#### Exercise goal
Reply with one number only: the count of lines below that contain the word "send".

#### The data
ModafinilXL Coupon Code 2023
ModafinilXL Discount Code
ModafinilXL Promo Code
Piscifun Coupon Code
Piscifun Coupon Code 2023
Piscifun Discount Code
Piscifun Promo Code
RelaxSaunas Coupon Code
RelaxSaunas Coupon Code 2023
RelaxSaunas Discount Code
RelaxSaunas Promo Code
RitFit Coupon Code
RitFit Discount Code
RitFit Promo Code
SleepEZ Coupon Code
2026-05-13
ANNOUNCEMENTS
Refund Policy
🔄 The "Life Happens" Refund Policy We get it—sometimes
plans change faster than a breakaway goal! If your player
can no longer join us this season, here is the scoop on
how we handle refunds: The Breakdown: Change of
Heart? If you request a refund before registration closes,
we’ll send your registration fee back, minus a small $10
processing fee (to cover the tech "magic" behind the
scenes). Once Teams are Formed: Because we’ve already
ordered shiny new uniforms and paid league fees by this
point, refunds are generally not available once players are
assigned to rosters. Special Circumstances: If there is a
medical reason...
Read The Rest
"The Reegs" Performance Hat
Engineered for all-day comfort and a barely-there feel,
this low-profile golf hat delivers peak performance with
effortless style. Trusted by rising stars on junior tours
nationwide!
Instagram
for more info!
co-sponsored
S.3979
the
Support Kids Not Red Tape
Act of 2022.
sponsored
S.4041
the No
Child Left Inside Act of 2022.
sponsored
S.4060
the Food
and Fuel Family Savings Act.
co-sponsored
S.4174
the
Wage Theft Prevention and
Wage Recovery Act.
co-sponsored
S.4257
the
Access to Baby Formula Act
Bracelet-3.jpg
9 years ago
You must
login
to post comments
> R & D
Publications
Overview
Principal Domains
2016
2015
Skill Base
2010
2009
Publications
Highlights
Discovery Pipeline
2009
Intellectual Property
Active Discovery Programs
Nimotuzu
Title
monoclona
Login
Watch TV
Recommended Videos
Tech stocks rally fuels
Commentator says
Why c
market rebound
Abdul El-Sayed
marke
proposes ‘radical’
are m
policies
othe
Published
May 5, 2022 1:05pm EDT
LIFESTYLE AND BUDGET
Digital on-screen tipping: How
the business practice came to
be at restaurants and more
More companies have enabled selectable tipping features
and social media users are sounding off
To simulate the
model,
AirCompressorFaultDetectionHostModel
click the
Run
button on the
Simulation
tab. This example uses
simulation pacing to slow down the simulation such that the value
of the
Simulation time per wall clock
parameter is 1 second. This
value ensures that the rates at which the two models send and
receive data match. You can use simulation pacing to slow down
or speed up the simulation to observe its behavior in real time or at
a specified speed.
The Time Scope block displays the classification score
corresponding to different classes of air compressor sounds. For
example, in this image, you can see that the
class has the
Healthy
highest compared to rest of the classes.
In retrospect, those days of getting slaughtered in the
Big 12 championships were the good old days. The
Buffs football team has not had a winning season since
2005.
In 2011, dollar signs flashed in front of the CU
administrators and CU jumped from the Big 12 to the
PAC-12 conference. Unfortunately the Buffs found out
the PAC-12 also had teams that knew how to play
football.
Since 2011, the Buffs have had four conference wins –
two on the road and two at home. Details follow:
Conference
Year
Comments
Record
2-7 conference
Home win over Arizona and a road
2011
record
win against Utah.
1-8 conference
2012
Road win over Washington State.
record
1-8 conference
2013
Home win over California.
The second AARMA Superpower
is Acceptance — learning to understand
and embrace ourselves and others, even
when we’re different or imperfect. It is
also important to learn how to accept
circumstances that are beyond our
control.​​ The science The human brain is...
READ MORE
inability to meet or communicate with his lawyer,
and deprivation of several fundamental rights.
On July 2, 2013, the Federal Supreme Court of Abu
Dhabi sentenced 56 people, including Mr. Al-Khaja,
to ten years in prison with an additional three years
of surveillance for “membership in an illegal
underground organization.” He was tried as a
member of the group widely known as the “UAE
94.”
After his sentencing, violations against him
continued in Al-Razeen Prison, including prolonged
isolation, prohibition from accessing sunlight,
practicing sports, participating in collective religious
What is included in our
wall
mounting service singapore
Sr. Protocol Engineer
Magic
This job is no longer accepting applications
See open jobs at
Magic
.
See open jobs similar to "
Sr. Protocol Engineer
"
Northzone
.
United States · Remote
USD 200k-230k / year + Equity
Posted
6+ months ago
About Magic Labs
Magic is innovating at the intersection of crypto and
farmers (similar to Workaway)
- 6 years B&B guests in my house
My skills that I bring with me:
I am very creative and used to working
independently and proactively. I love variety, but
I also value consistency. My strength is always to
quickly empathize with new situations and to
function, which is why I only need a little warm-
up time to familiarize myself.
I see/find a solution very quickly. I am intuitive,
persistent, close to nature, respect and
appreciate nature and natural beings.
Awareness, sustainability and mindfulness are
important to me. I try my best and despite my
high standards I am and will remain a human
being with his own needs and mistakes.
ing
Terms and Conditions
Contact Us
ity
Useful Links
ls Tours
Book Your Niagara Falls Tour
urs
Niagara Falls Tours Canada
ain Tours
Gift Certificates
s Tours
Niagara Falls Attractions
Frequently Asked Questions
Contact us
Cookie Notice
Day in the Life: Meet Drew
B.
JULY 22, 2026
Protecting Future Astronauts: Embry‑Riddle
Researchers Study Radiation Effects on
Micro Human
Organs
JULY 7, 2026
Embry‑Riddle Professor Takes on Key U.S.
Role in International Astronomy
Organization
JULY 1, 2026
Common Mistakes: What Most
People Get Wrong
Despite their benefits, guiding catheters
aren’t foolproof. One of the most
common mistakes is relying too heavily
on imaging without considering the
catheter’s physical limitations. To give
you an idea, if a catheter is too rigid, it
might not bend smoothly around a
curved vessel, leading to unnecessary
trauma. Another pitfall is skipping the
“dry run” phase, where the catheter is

#### Answer for the task
2